The 29th of July, 1030 AD is an important day in the history of Norway. For, on that day, the well-organised farmer’s community in the Stiklestad, located in an area known as Verdal, saw itself threatened by an invading army, as the exiled King Olav Harldsson came from the East to claim back his kingdom. The area became the battlefield which marked the transition of the country from paganism to Christianity.

The Stiklestad National Cultural Centre at the location is a national hub institution with special responsibility for disseminating knowledge about Olav the Holy, the Battle of Stiklestad and the history associated with the events on the side.

The folk museum at Stiklestad consists of over 30 buildings, most of which are from the 17th and 19th centuries. The museum also has close to 30,000 objects and photos, some of which are in the buildings, but most are stored in a magazine.

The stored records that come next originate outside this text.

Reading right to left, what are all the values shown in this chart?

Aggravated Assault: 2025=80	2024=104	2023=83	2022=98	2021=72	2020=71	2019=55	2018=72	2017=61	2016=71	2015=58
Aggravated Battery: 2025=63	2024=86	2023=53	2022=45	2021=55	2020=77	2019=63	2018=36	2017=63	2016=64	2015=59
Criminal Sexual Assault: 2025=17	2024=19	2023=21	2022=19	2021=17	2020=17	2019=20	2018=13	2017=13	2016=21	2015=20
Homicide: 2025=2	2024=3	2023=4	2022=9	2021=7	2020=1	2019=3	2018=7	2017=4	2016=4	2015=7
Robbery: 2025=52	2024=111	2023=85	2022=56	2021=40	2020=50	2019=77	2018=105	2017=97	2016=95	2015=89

Around the 29th of July each year, quite a few cultural activities get planned, including stage adaptations of the battle, often with audience being invited to participate.

The Tronder’s Right of Resistance

The oldest law in Trondelag that one becomes familiar with, Frostatingsloven, contains three chapters. These can be summed up as follows:

  • No man shall commit an act of violence…
  • But if the King should do this, you shall go after him and kill him…
  • But if he escapes, then he shall never return to the land.

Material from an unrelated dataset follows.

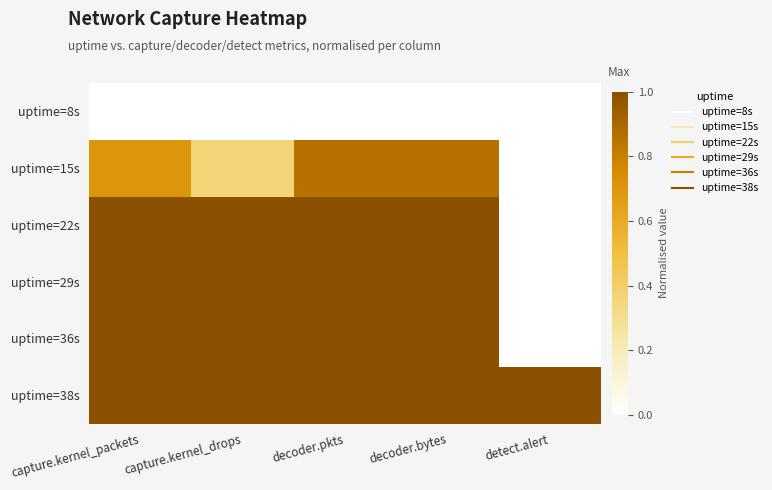

What is the maximum value shown in the chart?

1.0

An exhibition at the Centre presents a glimpse of everyday life in the heathen Viking age, when different regions practised diverse customs and traditions for religious succour. It also presents scenes from the battle and the changes the Christian medieval age brought with it – a uniform religion across the entire country.

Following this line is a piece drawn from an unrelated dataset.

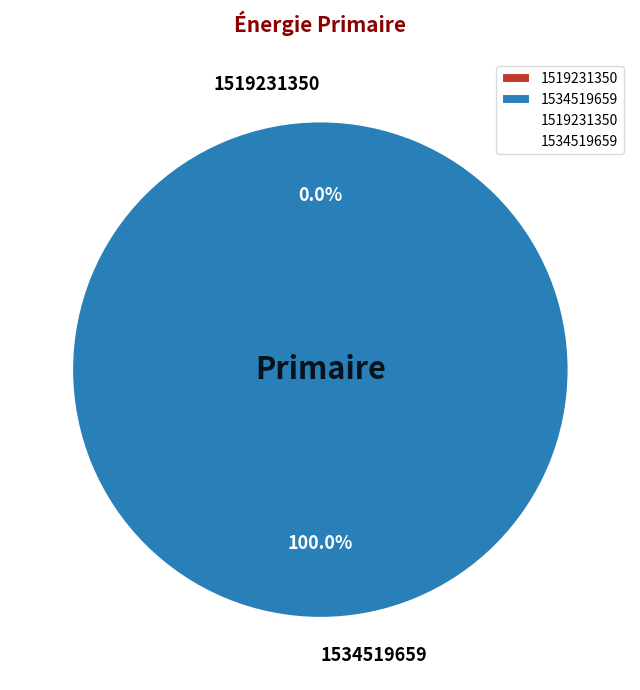

To the nearest percent, what percentage of the pie is 1534519659?

100%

Central to battle scene at the exhibition is the slaying of Olav. The blood from his three legendary wounds is later said to have created miracles. A year after the battle, Olav was made a saint of the Catholic Church. Thus, the battle became a turning point of the Norwegian history.

 

An interesting exhibit I discovered was a diagram which depicts the origin of several languages globally.

The effort to showcase the country’s rich history is indeed praiseworthy. Active dissemination of the same is even more laudable.